How did two children raised as atheist communists in 1960s America, become Christians – thousands of miles apart – and rekindle their friendship decades later? Sy Garte shares his remarkable story
If there was ever a truly committed child of the revolution, it was me.
My great-uncle fought in the Russian revolution, and one of my grandfathers, who founded the upholsterers’ union in Boston, USA, led a delegation of American workers to visit the Soviet Union in 1932.
He, alongside my other three grandparents, were all communists. And their children, my parents, joined the American Communist Party. By the time I was born, right after the second world war, they had left the Party but remained diehard Stalinists.
Red diaper kids
What was it like growing up in a communist, atheist household in 1950s and 60s New York? At best, tricky. At worst, it was terrifying. Almost all the kids I knew were either Catholic - and so went to something called “mass” - or Jewish - and so went to “Hebrew school.” I didn’t know what either of those things were.
Perhaps, as this next generation matures, we will see a ’great awakening’
My family were ethnically Jewish, but I had very little idea of what that actually meant. We never set foot in any kind of house of worship. We exchanged gifts on New Year’s Day, as was done in the Soviet Union. I read children’s books printed in Russia.
“Atheist” was not a word heard much on the street, but that’s what I was. The neighbourhood gang (mostly Irish Catholics) did not look kindly on my religious nonconformity and the Jewish kids at school couldn’t understand why I didn’t go to Hebrew school.
But I was not alone. There were ex-Party members scattered throughout New York, and I got to meet quite a few other “red diaper” kids, as we came to be known. There were even a few of us at my school. We sang folk songs and workers’ ballads; we talked about civil rights and Cuba.
Later, as the 60s became more violent, some of us joined radical groups and did radical things. A few got into drugs and didn’t do well. A friend (I’ll call him Joe) showed up at my apartment one day asking for a loan, so he could get to California before the police caught up with him. That was in 1973. I never saw him again.
A long road
I dropped all vestiges of my political radicalism in the following years and became a research biochemist and professor. My scientific training led me to question my assumptions of rationalist materialism as the only path to truth, and I became curious about this thing called spirituality.

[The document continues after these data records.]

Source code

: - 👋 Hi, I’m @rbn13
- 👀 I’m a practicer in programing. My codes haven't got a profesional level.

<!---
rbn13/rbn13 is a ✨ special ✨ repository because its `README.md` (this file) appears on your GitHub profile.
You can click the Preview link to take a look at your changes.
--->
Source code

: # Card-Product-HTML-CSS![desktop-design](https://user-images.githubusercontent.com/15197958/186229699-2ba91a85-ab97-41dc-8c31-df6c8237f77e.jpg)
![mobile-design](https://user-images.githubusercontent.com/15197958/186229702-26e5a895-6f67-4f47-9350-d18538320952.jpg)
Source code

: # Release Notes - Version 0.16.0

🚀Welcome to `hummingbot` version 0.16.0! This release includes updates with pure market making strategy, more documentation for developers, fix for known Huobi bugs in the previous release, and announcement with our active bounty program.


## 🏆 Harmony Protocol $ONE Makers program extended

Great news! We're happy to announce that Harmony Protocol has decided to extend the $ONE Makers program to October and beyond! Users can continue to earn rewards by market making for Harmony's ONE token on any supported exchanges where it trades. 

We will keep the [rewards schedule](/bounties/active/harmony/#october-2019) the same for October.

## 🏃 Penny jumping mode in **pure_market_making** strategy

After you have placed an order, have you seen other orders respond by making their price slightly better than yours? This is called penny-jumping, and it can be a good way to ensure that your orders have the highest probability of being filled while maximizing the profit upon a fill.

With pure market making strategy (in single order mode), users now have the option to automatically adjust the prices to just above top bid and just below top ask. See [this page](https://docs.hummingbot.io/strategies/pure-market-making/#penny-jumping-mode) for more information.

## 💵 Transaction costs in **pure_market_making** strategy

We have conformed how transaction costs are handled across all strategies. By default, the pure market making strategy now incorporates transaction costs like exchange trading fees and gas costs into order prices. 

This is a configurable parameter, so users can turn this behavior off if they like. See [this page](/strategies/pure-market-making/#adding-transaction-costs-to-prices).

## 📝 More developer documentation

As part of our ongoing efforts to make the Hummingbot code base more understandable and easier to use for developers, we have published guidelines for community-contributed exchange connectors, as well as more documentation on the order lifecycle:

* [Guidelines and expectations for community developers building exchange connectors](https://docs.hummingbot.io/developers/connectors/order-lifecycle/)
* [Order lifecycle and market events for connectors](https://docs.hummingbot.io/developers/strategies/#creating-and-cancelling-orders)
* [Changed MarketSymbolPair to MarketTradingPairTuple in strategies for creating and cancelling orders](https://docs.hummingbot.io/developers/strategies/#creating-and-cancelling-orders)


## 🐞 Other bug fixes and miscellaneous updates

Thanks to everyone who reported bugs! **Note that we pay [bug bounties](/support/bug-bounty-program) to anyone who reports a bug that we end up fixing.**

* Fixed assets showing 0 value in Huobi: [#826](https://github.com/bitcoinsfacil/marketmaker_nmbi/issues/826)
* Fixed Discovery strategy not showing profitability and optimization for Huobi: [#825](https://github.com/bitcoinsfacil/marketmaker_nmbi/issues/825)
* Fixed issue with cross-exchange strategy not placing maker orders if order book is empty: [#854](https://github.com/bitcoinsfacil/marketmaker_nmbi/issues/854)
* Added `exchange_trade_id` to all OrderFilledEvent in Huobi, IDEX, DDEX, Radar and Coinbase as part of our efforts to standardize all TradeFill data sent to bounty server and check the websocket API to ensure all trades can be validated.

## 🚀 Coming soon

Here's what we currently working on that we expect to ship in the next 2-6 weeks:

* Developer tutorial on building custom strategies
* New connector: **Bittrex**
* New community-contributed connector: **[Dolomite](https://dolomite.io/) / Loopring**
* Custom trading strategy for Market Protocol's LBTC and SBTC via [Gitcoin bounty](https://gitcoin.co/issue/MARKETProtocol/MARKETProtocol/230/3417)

Thus, I began a long journey from the strictest atheism to agnosticism. And then onto a sort of hopeful theism. It took decades but I finally crossed a threshold (or was dragged over it by the Holy Spirit), and was baptised a Christian in my 60s. A couple of years later I retired, and devoted my life to spreading the good news of Christ.
Unbeknownst to me, during this time, my old friend Joe was fighting his addictions - until he met a woman who turned him around. He married her, got a steady job, and settled down. Fast forward a few decades, and he found me on Facebook.
My scientific training led me to become curious about this thing called spirituality
We caught up, told each other a bit about our lives in the 45 years since we had last met, then he dropped the bombshell: “You’ll never believe this,” he wrote, “I am a Christian.” Given our shared background, he might have expected me to say something nasty, or not answer at all. I doubt he expected what I wrote back instead: “You won’t believe it either. Me too.”
Seeing the light
Since then, I have heard about – and met - many people all over the world who have come to Christ despite having no knowledge of Jesus or faith background. Children of atheists, communists and deconverted Christians; people born into Hindu, Jewish or Muslim families; people living in anti-religious societies like China; Western Europeans who are searching, as I had been, for something they didn’t know was missing from their lives.
Perhaps, as this next generation matures, we will see a “great awakening” of people like Joe and myself, those walking in darkness who have seen a great light (see Isaiah 9:2).
Our parents were not evil people, even if they did follow a failed idea promulgated by cynical liars. They thought they were doing good for humanity and a better world. They indoctrinated us to despise a faith they had no actual knowledge of. If they had, they might have begun to understand why some of their heroes, like the Reverend Martin Luther King Jr, espoused the truly radical notion of loving everyone, even one’s declared enemies.
I would like to think that perhaps Jesus, looking down on us poor sinners, might have seen that social media exchange between two old friends and smiled.